Duran shook his head. ‘Somebody stopped it bleeding,’ he said. ‘My wife was not taken by an animal, Ethan. She was almost certainly taken by men, one of whom she wounded and
who was patched up or otherwise carried out of there by his companions. The fact that they were professional enough not to leave a trail means they were trained.’
Ethan rubbed his temples and nodded as he put the rest of the story together.
‘Troops, protecting this facility,’ he said. ‘They didn’t know you were nearby, so they just took Harriet.’
Duran nodded, and then turned away from Ethan. Mary looked around at the facility.
‘They must have done a lot of research here,’ she said, changing the subject. ‘It’s probably why the sasquatch learned to hate humans so much all of a sudden.’
‘Whatever happened here, it wasn’t pretty,’ Ethan agreed. ‘Looks like the creature escaped and tore the hell out of everybody on its way out. After being cooped up in
here and subjected to God knows what tests, I’m not surprised.’
Duran nodded.
‘But that begs the question: how did it escape? This seems like a very secure facility.’
Ethan could not think of a way in which a powerful but supposedly dim-witted creature could have formulated an escape plan from such a secure base manned by armed guards. The escape must have
been a surprise, catching the guards out.
‘You think that Kurt and his men have been betrayed,’ Mary said. ‘But what about you? If your boss requested the soldiers, isn’t he implicated too?’
‘Maybe,’ Ethan replied. ‘But not directly. This is the work of somebody further up the chain of command.’
There could be little doubt that Jarvis’s request for troops to support them out here would have gone through the Director of the DIA. At some point, perhaps with his knowledge, the escort
team would have been replaced by the CIA-controlled STS, and the process of eliminating all witnesses to the secret program high in the Idaho mountains complete.
‘Maybe Kurt and his men took down Randy MacCarthy too,’ Duran suggested.
‘I don’t know,’ Ethan said. ‘Seems a little heavy-handed.’
‘That’s Kurt’s goddamned signature,’ Duran muttered bitterly.
‘He wasn’t in command of his unit when Randy died,’ Ethan said. ‘Lieutenant Watson was.’
‘A far better man,’ Duran replied, and then added, ‘albeit a killer himself. It wouldn’t have been hard to fake a suicide.’
‘No,’ Ethan agreed thoughtfully. ‘Especially if they did it subtly enough that it seemed like an amateur job, maybe one of the locals and not a squad of elite troops.

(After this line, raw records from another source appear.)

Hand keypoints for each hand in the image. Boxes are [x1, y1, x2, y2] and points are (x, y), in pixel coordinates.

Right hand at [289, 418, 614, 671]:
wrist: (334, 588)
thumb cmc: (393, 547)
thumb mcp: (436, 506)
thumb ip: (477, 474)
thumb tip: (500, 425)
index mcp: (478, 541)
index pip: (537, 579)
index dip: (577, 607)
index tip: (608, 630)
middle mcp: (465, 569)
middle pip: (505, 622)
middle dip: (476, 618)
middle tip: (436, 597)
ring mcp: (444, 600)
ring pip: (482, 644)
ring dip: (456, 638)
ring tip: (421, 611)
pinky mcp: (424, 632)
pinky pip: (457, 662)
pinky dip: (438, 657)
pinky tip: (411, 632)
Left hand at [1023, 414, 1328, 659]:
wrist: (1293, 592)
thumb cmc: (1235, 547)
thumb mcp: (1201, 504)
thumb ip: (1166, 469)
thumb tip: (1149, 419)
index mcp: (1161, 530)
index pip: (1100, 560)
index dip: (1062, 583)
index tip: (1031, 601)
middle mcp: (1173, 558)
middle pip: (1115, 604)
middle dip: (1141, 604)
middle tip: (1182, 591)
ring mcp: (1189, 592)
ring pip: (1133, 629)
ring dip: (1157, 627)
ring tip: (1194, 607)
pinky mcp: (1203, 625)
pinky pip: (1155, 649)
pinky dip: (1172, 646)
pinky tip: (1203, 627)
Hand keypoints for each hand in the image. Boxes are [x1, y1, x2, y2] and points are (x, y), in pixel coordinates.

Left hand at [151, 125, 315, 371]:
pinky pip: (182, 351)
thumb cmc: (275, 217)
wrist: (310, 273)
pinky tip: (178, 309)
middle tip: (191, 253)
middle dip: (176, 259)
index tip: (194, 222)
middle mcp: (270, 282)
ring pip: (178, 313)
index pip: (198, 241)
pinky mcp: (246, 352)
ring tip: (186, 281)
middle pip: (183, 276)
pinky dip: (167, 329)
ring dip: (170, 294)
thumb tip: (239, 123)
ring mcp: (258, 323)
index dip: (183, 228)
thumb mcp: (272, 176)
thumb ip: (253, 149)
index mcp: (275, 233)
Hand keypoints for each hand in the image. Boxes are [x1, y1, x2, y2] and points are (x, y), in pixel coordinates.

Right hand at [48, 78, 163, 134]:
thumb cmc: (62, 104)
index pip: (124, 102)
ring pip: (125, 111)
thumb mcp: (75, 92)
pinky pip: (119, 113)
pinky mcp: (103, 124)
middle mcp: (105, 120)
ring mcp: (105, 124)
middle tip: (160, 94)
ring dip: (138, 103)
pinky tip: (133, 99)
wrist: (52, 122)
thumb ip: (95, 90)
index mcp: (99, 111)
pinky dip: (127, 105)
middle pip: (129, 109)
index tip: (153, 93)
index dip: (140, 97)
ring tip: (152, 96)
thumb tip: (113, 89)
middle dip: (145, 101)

That
would send the cops in the wrong direction.’
‘Kurt Agry would do that,’ Mary said. ‘Kill an innocent civilian if he had to in order to complete his damned mission.’

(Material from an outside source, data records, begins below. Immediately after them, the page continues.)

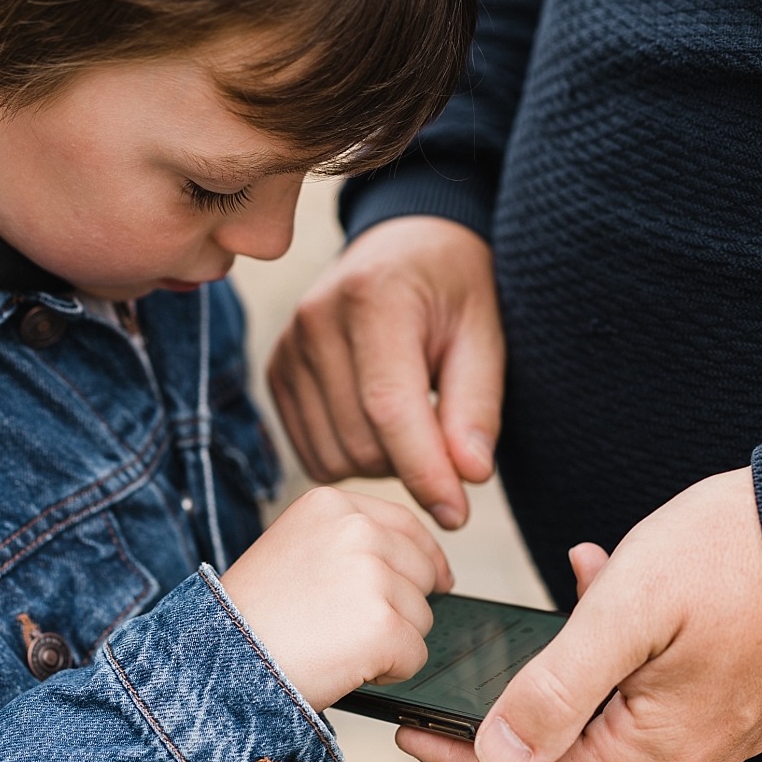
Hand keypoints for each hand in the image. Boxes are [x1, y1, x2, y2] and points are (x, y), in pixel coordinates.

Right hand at [220, 487, 452, 711]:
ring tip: (337, 645)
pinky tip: (346, 666)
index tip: (435, 579)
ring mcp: (371, 576)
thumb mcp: (296, 548)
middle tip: (349, 627)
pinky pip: (416, 655)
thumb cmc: (253, 616)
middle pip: (422, 571)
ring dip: (391, 641)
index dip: (424, 558)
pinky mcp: (382, 625)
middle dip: (401, 606)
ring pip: (422, 617)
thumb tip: (420, 561)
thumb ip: (350, 541)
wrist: (220, 663)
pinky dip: (389, 672)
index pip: (406, 524)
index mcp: (332, 505)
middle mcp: (356, 530)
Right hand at [267, 216, 503, 529]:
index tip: (458, 514)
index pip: (389, 408)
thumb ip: (477, 408)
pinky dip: (352, 458)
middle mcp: (316, 320)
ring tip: (415, 424)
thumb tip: (469, 477)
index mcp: (373, 297)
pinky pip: (312, 453)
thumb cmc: (454, 289)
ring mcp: (287, 348)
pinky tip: (380, 425)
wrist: (405, 247)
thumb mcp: (485, 335)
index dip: (425, 471)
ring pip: (334, 457)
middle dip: (413, 463)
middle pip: (361, 441)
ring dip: (383, 464)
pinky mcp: (277, 373)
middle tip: (448, 439)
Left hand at [395, 467, 761, 761]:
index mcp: (654, 750)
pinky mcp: (727, 695)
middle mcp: (685, 757)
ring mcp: (711, 730)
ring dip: (563, 670)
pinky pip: (644, 691)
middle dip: (508, 715)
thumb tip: (495, 756)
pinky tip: (600, 580)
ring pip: (603, 718)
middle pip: (565, 757)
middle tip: (462, 674)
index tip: (407, 731)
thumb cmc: (731, 558)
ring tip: (551, 603)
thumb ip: (557, 688)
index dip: (461, 758)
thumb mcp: (625, 613)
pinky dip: (610, 650)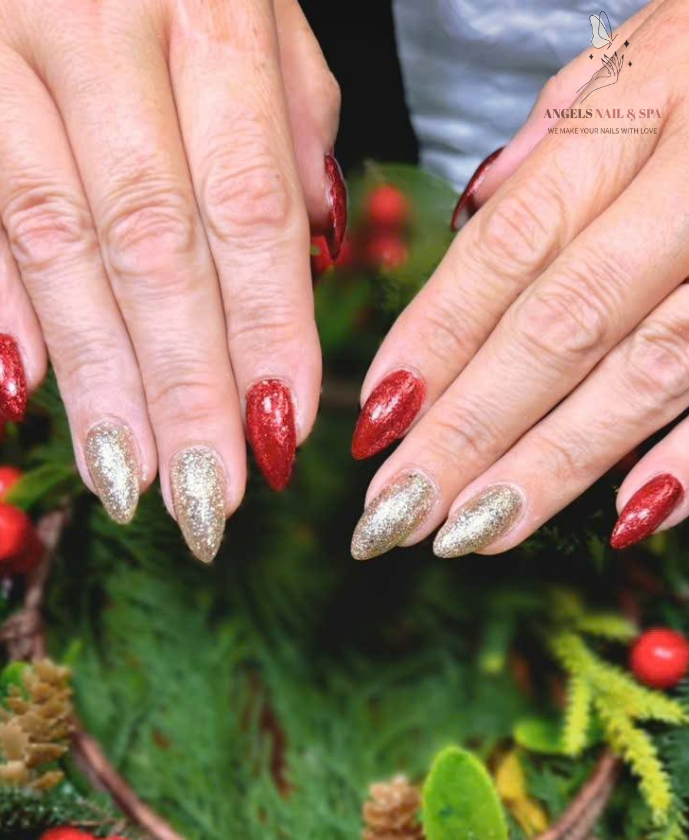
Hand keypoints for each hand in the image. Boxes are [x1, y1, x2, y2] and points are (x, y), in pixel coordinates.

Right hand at [0, 0, 342, 560]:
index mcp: (209, 7)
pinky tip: (28, 396)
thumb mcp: (260, 4)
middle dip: (183, 385)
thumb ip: (287, 125)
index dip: (266, 328)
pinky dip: (3, 310)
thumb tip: (313, 259)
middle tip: (206, 498)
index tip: (280, 432)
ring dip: (97, 378)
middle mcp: (98, 28)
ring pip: (54, 241)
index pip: (248, 205)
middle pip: (152, 243)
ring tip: (130, 480)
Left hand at [350, 0, 688, 560]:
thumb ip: (563, 136)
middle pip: (560, 323)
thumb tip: (477, 212)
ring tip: (473, 532)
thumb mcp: (648, 57)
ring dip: (552, 464)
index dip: (435, 337)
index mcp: (641, 102)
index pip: (510, 242)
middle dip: (468, 429)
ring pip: (646, 368)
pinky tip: (625, 517)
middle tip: (395, 512)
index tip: (374, 419)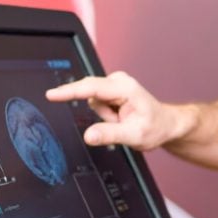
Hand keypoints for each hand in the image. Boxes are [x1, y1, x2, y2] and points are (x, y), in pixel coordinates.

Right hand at [45, 71, 191, 149]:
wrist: (165, 124)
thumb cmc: (155, 127)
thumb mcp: (134, 136)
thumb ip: (110, 135)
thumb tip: (89, 135)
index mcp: (125, 88)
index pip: (91, 88)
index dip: (69, 92)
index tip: (52, 95)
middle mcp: (118, 81)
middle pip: (90, 94)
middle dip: (102, 115)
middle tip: (120, 123)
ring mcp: (113, 84)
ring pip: (93, 102)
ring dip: (105, 117)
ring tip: (122, 122)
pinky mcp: (109, 90)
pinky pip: (96, 104)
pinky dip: (106, 115)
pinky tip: (120, 118)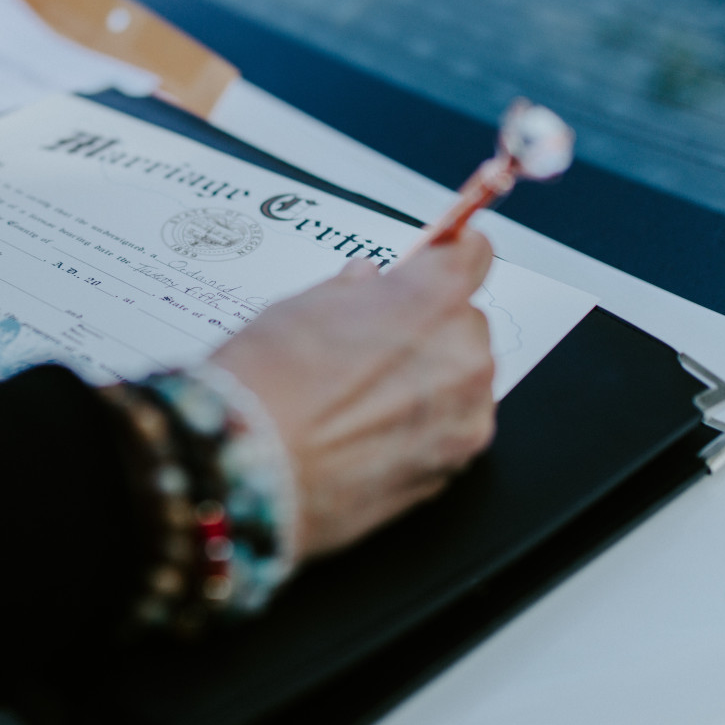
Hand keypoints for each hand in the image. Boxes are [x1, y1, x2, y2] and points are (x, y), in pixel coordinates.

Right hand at [209, 231, 496, 561]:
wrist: (249, 472)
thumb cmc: (267, 387)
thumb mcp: (300, 308)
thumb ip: (353, 291)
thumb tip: (366, 286)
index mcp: (433, 296)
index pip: (474, 253)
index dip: (448, 256)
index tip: (432, 264)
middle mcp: (464, 352)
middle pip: (465, 321)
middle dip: (428, 328)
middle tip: (370, 346)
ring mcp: (465, 415)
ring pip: (462, 379)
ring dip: (428, 379)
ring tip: (362, 398)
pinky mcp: (455, 466)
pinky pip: (451, 428)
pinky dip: (423, 427)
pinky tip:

‘The man’s a fool who’s going to get us all killed in here, himself and his men included,’ Ethan agreed, and gestured to the facility. ‘That damned creature led us
here on purpose, right? Whatever we’re supposed to do, it ain’t going to let us out until we’ve done it. I don’t care how many weapons Kurt and his men possess,
they’re not in control here. It’s got us right where it wants us.’
Duran shook his head slowly. ‘Trust me, there’s more than one of them out there.’
Ethan was about to respond when the chamber door unlocked and Kurt, Milner and Klein strode back inside, their features hard as iron.
‘We’ve got a problem,’ he said to Ethan.
Kurt yanked him to his feet and dragged him toward the exit corridor.
‘Where are you taking him?’ Mary demanded.
Kurt grinned over his shoulder at her. ‘He’s going to meet the natives.’
Ethan said nothing as Kurt pushed him ahead, the muzzle of his pistol never far from his side as they walked out through the laboratory and then on into the control center. Kurt prodded Ethan
toward the table that had held Simmon’s body. Ethan noted that the corpse had been moved and the table dragged back from the main door.
‘Get on the table,’ Kurt ordered him.
Ethan turned and faced the sergeant, but did not obey. ‘The hell for?’
Kurt moved forward until his face was barely an inch from Ethan’s.